What the task asks> Copy the lines of the records from the line with "бы доставки." up to and including the line with "à méningocoque chez un...". Leave the pictures out of your answer.

Stored dataset items:
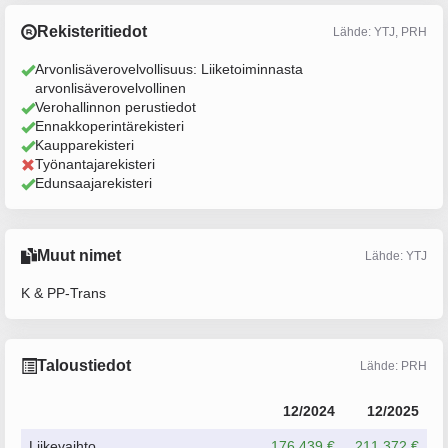
Rekisteritiedot
Lähde: YTJ, PRH
Arvonlisäverovelvollisuus: Liiketoiminnasta
arvonlisäverovelvollinen
Verohallinnon perustiedot
Ennakkoperintärekisteri
Kaupparekisteri
Työnantajarekisteri
Edunsaajarekisteri
Muut nimet
Lähde: YTJ
K & PP-Trans
Taloustiedot
Lähde: PRH
12/2024
12/2025
Liikevaihto
176 439 €
211 372 €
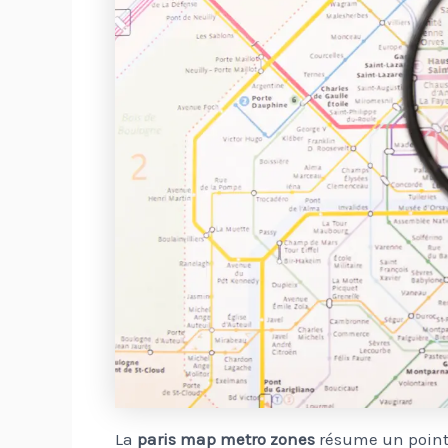
La
paris map metro zones
résume un point 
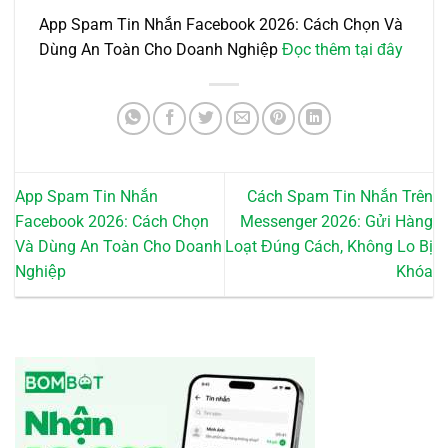
App Spam Tin Nhắn Facebook 2026: Cách Chọn Và
Dùng An Toàn Cho Doanh Nghiệp
Đọc thêm tại đây
App Spam Tin Nhắn
Cách Spam Tin Nhắn Trên
Facebook 2026: Cách Chọn
Messenger 2026: Gửi Hàng
Và Dùng An Toàn Cho Doanh
Loạt Đúng Cách, Không Lo Bị
Nghiệp
Khóa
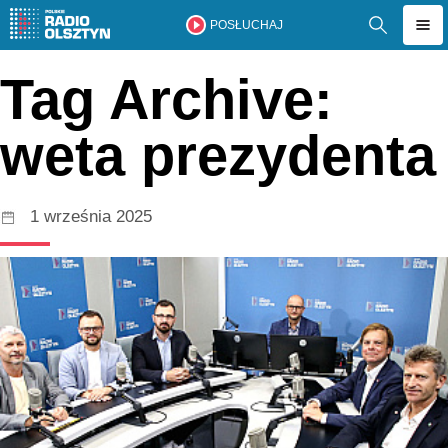
POSŁUCHAJ
Tag Archive:
weta prezydenta
1 września 2025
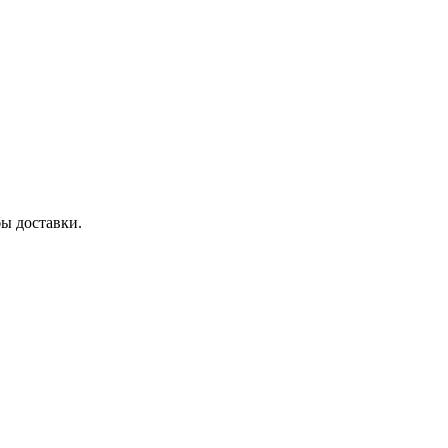
бы доставки.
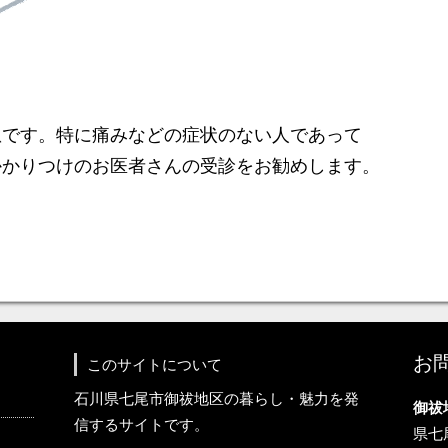
患です。特に痛みなどの症状のない人であって
かかりつけのお医者さんの受診をお勧めします。
お
このサイトについて
石川県七尾市御祓地区の暮らし・魅力を発
御祓
信するサイトです。
県七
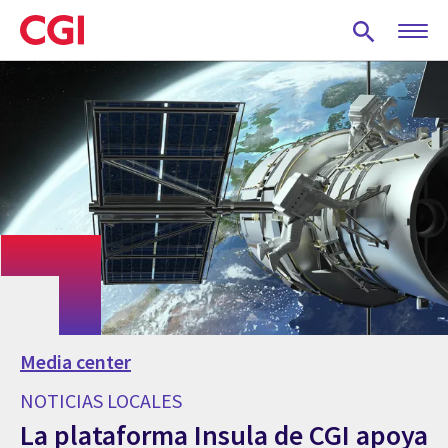
Skip
to
main
content
Media center
NOTICIAS LOCALES
La plataforma Insula de CGI apoya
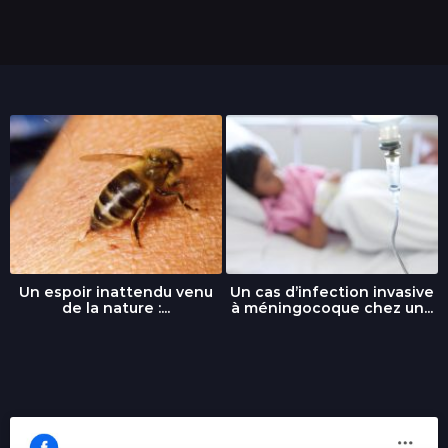
Un espoir inattendu venu
Un cas d’infection invasive
de la nature :...
à méningocoque chez un...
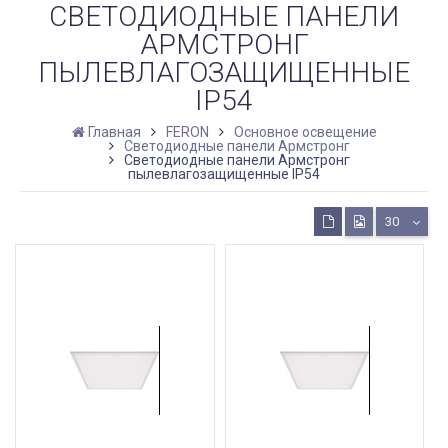
СВЕТОДИОДНЫЕ ПАНЕЛИ
АРМСТРОНГ
ПЫЛЕВЛАГОЗАЩИЩЕННЫЕ
IP54
Главная
FERON
Основное освещение
Светодиодные панели Армстронг
Светодиодные панели Армстронг
пылевлагозащищенные IP54
30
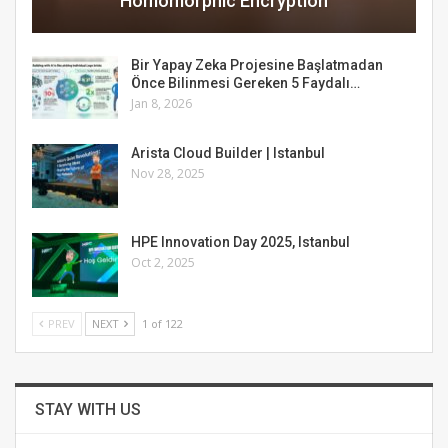
Homomorphic Encryption
Bir Yapay Zeka Projesine Başlatmadan
Önce Bilinmesi Gereken 5 Faydalı…
Jan 8, 2026
Arista Cloud Builder | Istanbul
Nov 28, 2025
HPE Innovation Day 2025, Istanbul
Oct 2, 2025
PREV
NEXT
1 of 122
STAY WITH US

Task solution>
бы доставки.
患です。特に痛みなどの症状のない人であって
かかりつけのお医者さんの受診をお勧めします。
お
このサイトについて
石川県七尾市御祓地区の暮らし・魅力を発
御祓
信するサイトです。
県七
Skip
to
main
content
Media center
NOTICIAS LOCALES
La plataforma Insula de CGI apoya
Un espoir inattendu venu
Un cas d’infection invasive
de la nature :...
à méningocoque chez un...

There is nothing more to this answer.